MYK-461 is a small molecular chemical that reduces contractility by decreasing the adenosine triphosphatase activity of the cardiac myosin heavy chain.
MYK-461 reduced ATPase activity in a dose-dependent manner with IC50 value of 0.3 mM after treatment of mouse cardiac myofibrils. MYK-461 (>10 mM) decreased the maximal ATPase rate by ~90%. MYK-461 is active against both the A and B isoforms of cardiac myosin.
Treatment with MYK-461 decreased the rate of phosphate release in a dose-dependent manner without slowing adenosine diphosphate (ADP) release. MYK-461 decreases the myosin duty ratio and thus reduces the ensemble power, force and contractility produced by the sarcomere. Exposure to MYK-461 reduced maximal tension in a dose-dependent manner (~70% reduction at 1.0 mM) without altering the pCa50 or the tension at lower calcium concentrations.

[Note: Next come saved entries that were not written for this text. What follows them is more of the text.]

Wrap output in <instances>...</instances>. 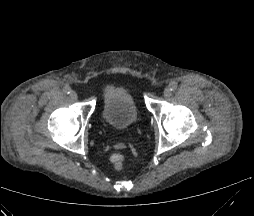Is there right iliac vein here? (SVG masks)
Instances as JSON below:
<instances>
[{
    "label": "right iliac vein",
    "mask_w": 254,
    "mask_h": 216,
    "mask_svg": "<svg viewBox=\"0 0 254 216\" xmlns=\"http://www.w3.org/2000/svg\"><path fill=\"white\" fill-rule=\"evenodd\" d=\"M70 97L72 99H76L77 98V93L75 91H72L71 94H70Z\"/></svg>",
    "instance_id": "63e3f726"
}]
</instances>
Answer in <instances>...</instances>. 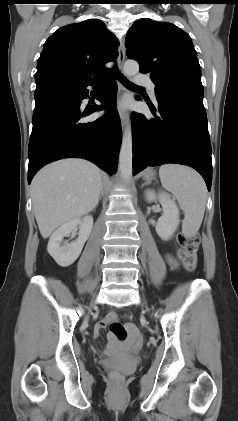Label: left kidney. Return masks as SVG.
Instances as JSON below:
<instances>
[{
	"label": "left kidney",
	"instance_id": "1",
	"mask_svg": "<svg viewBox=\"0 0 238 421\" xmlns=\"http://www.w3.org/2000/svg\"><path fill=\"white\" fill-rule=\"evenodd\" d=\"M145 198L148 202L158 200L162 205L163 215L158 219L155 229L162 240H169L177 230L180 222L179 209L176 203L166 194L159 193L157 195L153 190H147Z\"/></svg>",
	"mask_w": 238,
	"mask_h": 421
}]
</instances>
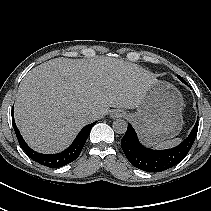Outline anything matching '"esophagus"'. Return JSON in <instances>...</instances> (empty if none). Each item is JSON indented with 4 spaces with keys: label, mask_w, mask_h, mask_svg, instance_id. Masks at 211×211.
I'll return each mask as SVG.
<instances>
[{
    "label": "esophagus",
    "mask_w": 211,
    "mask_h": 211,
    "mask_svg": "<svg viewBox=\"0 0 211 211\" xmlns=\"http://www.w3.org/2000/svg\"><path fill=\"white\" fill-rule=\"evenodd\" d=\"M123 116H124V113L121 110H113L110 113V117L112 119L120 118V117H123Z\"/></svg>",
    "instance_id": "1"
}]
</instances>
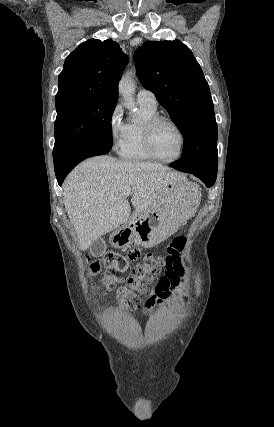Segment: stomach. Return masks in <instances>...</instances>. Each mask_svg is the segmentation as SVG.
Masks as SVG:
<instances>
[{"label":"stomach","instance_id":"0dacf381","mask_svg":"<svg viewBox=\"0 0 274 427\" xmlns=\"http://www.w3.org/2000/svg\"><path fill=\"white\" fill-rule=\"evenodd\" d=\"M178 190L171 188L172 196L167 202H157L154 208L143 214H132L123 225L110 233L113 247H127L133 241L143 247H153L167 239L177 229L176 215H192L199 206L200 198L196 184L178 182ZM194 200L195 206H194Z\"/></svg>","mask_w":274,"mask_h":427}]
</instances>
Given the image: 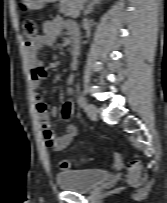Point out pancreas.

MYK-461 showed a dose-dependent reduction in fractional shortening (IC50=0.18 mM) without changing the calcium transient after treated with adult rat ventricular cardiomyocytes. MYK-461 plasma exposures decreased fractional shortening in WT and mutant mice. Although MYK-461 inhibits the ATPase activity of skeletal myosin with a lower affinity (IC50 of 4.7 mM with rabbit skeletal myosin), treated rodents had no reduction in grip strength or voluntary exercise capacity. MYK-461 reduced cardiac contractility in a dose-dependent manner in normal and mutant mice without overt impairment of skeletal muscle function. MYK-461 was administered after the development of substantial hypertrophy, it did not significantly reduce the occurrence of fibrosis. Prehypertrophic R403Q mice treated with MYK-461 had 30% more aligned cardiomyocytes (59 ± 10%; P = 0.02).
Reference:
[1].A small-molecule inhibitor of sarcomere contractility suppresses hypertrophic cardiomyopathy in mice. Science, 2016. Vol 351,6273.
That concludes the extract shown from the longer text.